9. The High Court shall consist of —
the Chief Justice; and
the Judges of the High Court.
—(1) Every proceeding in the High Court and all business arising thereout shall, except as otherwise provided by any written law for the time being in force, be heard and disposed of before a single Judge.
(2) A Judge may, subject to Rules of Court, exercise in court or in chambers all or any part of the jurisdiction vested in the High Court, in all such causes and matters and in all such proceedings in any causes or matters as might immediately before 9th January 1970 have been heard in court or in chambers respectively by a single Judge, or as may be directed or authorised to be so heard by Rules of Court for the time being in force.
(3) A Judge of Appeal may sit in the High Court and act as a Judge thereof whenever the business of the High Court so requires, in which case he shall have all the jurisdiction, powers and privileges of such a Judge.
(4) If a Judge reserves judgment in any proceedings and his appointment as a Judge expires or is terminated before his judgment is delivered, he shall have power to deliver judgment in respect of those proceedings, notwithstanding that his appointment as a Judge has expired or has been terminated.
—(1) In any proceedings before the High Court, the Court may, if it thinks fit on the application of any party, or on its own motion, summon to its assistance, in such manner as may be prescribed by Rules of Court, one or more persons of skill and experience in the matter to which the proceedings relate who may be willing to sit with the Court and act as assessors.
(2) Subject to subsection (3), the remuneration of assessors for sitting under this section shall be at such rate as may be prescribed by Rules of Court and shall be costs in the proceedings unless otherwise ordered by the High Court.
(3) Where one or more assessors are summoned for the purposes of this section otherwise than on the application of a party to the proceedings, the remuneration of any such assessor shall be payable out of moneys provided by Parliament.
(4) Where any person is proposed to be summoned as an assessor, objection to him, either personally or in respect of his qualification, may be taken by any party in the prescribed manner.
—(1) Subject to subsection (2), the High Court shall sit on every day of the year except on Sundays and public holidays.
(2) Notwithstanding subsection (1), a Judge may lawfully sit on a Sunday or public holiday or during a vacation prescribed under section 12 if —
the Chief Justice has directed the Judge to sit on that day or during that vacation; or
in the opinion of the Judge, the business to be despatched is extremely urgent.
—(1) The High Court shall sit at such times and at such places as the Chief Justice shall from time to time appoint.
(2) The distribution of business among the several Judges shall be made in accordance with such directions, which may be of a general or a particular nature, as may be given by the Chief Justice.
12. The Chief Justice may make such regulations as he thinks fit as to vacations of the Supreme Court not exceeding 2 months in any calendar year.
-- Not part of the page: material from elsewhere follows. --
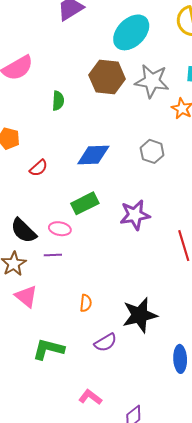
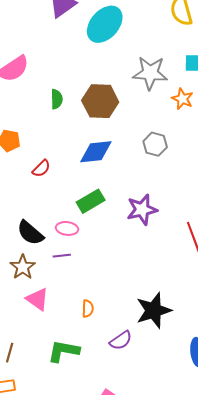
cyan ellipse: (131, 32) -> (105, 24), moved
brown hexagon: (107, 77) -> (100, 101), moved
orange semicircle: (86, 303) -> (88, 309), moved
13. A judgment of the High Court for the payment of money to any person or into court may be enforced by a writ, to be called a writ of seizure and sale, under which all the property, movable or immovable, of whatever description, of a judgment debtor may be seized, except —
the wearing apparel and bedding of the judgment debtor or his family, and the tools and implements of his trade, when the value of such apparel, bedding, tools and implements does not exceed $1,000;
tools of artisans, and, where the judgment debtor is an agriculturist, his implements of husbandry and such animals and seed-grain or produce as may in the opinion of the court be necessary to enable him to earn his livelihood as such;
the wages or salary of the judgment debtor;
any pension, gratuity or allowance granted by the Government; and
the share of the judgment debtor in a partnership, as to which the judgment creditor is entitled to proceed to obtain a charge under any provision of any written law relating to partnership.
—(1) If a judgment or order is for the execution of a deed, or signing of a document, or for the indorsement of a negotiable instrument, and the party ordered to execute, sign or indorse such instrument is absent, or neglects or refuses to do so, any party interested in having the same executed, signed or indorsed, may prepare a deed, or document, or indorsement of the instrument in accordance with the terms of the judgment or order, and tender the same to the court for execution upon the proper stamp, if any is required by law, and the signature thereof by the Registrar, by order of the court, shall have the same effect as the execution, signing or indorsement thereof by the party ordered to execute.
(2) Nothing in this section shall be held to abridge the powers of the court to proceed by attachment against any person neglecting or refusing to execute, sign or indorse any such instrument.